[[ Passage provided, beginning ]]
This is a Guest post by Abeer Allan. She is a prominent writer and social activist based in Dubai, UAE.
My Solo Adventure – Bali: Imagination unlocked, escaping a cage drawn by a relentless life. Soul freed, reaching beyond the hidden dimensions of an uncertain universe. Thirst. Hunger. Rebirth. For forever we are greedy.
My kind of pictures come differently, I paint with words. Here is my story.
It is 10 pm in Bali and the fears of traveling solo have already vanished. It is real: I am in Bali, a faraway Island. Alone. Excited. Overwhelmed. This is my adventure.
A positive force was pulling me in as the time got closer to drinking my morning Bali coffee. Overwhelming energy and excitement shook off the fears away every time they were about to attack me. Panic attacks I used to get whenever fear stroke, but that I managed through this force that I did not understand.
As the plane was landing, I watched the dim lights of the awake Kuta. Something took over me, I was so keen to let my sight wander the streets, passing through the markets and the walking people while observing simple-yet-complicated life stories being written in the drunken night. But in the sky still I was, eagerly anticipating.
I arrived. Yes, I arrived! I was looking forward to seeing my name written on a sign held by an absolute stranger, I never had this experience and I loved it because it reminded me that I am here, completely on my own. Signs of random names held by unknown “friendly” faces were all around the airport. Unexpectedly, this crowd of searching eyes started off from the hallway and ended outside at the pick-up/drop-off line!
First thing I wanted to do after spotting my name and taking off my eyeglasses – thinking it would make me look better- was screaming. I wanted to scream.
Like a 5 year old girl excitingly waiting to unwrap her Christmas gift, my soul was impatiently calling for the day I wake up to Bali. The loving Bali. It was March 29th when my heart started beating to the sunny Bali, a day after I nearly killed this adventure dream, I almost missed my flight! That was my first dose of the adrenaline rush.
[[ Passage provided, end ]]
[[ Data for review, beginning ]]
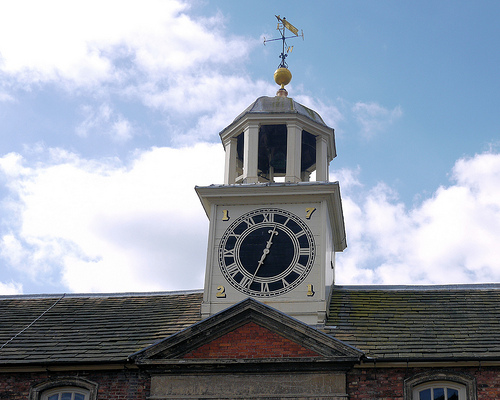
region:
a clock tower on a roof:
[184, 5, 345, 309]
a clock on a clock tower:
[212, 205, 327, 297]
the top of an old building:
[0, 284, 498, 398]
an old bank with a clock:
[0, 10, 498, 397]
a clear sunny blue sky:
[4, 7, 498, 289]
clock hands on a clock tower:
[247, 223, 284, 284]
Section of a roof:
[4, 298, 69, 323]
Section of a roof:
[45, 306, 121, 353]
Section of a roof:
[367, 296, 442, 336]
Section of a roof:
[465, 285, 498, 356]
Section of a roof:
[422, 283, 474, 360]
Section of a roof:
[380, 280, 441, 363]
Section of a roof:
[341, 281, 415, 370]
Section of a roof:
[128, 287, 205, 372]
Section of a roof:
[92, 288, 167, 364]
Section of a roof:
[37, 290, 121, 361]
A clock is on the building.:
[195, 179, 335, 324]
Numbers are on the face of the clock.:
[210, 197, 327, 305]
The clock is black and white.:
[208, 201, 325, 308]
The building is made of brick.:
[2, 291, 498, 399]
[[ Data for review, end ]]
_What this exercise asks_
1/ Can you sum up the Bali guest post in two sentences?
2/ Could you reproduce word for word everything in the Bali guest post from "My Solo Adventure" down to "is my story."?

_Answers in order_
1/ The writer describes a solo trip to Bali, arriving on March 29th after nearly missing the flight the day before, with the fears of traveling alone gone by 10 pm on the island. Landing above the dim lights of Kuta, the writer was thrilled to find a name on a sign held by a stranger at the airport and wanted to scream.

2/
My Solo Adventure – Bali: Imagination unlocked, escaping a cage drawn by a relentless life. Soul freed, reaching beyond the hidden dimensions of an uncertain universe. Thirst. Hunger. Rebirth. For forever we are greedy.
My kind of pictures come differently, I paint with words. Here is my story.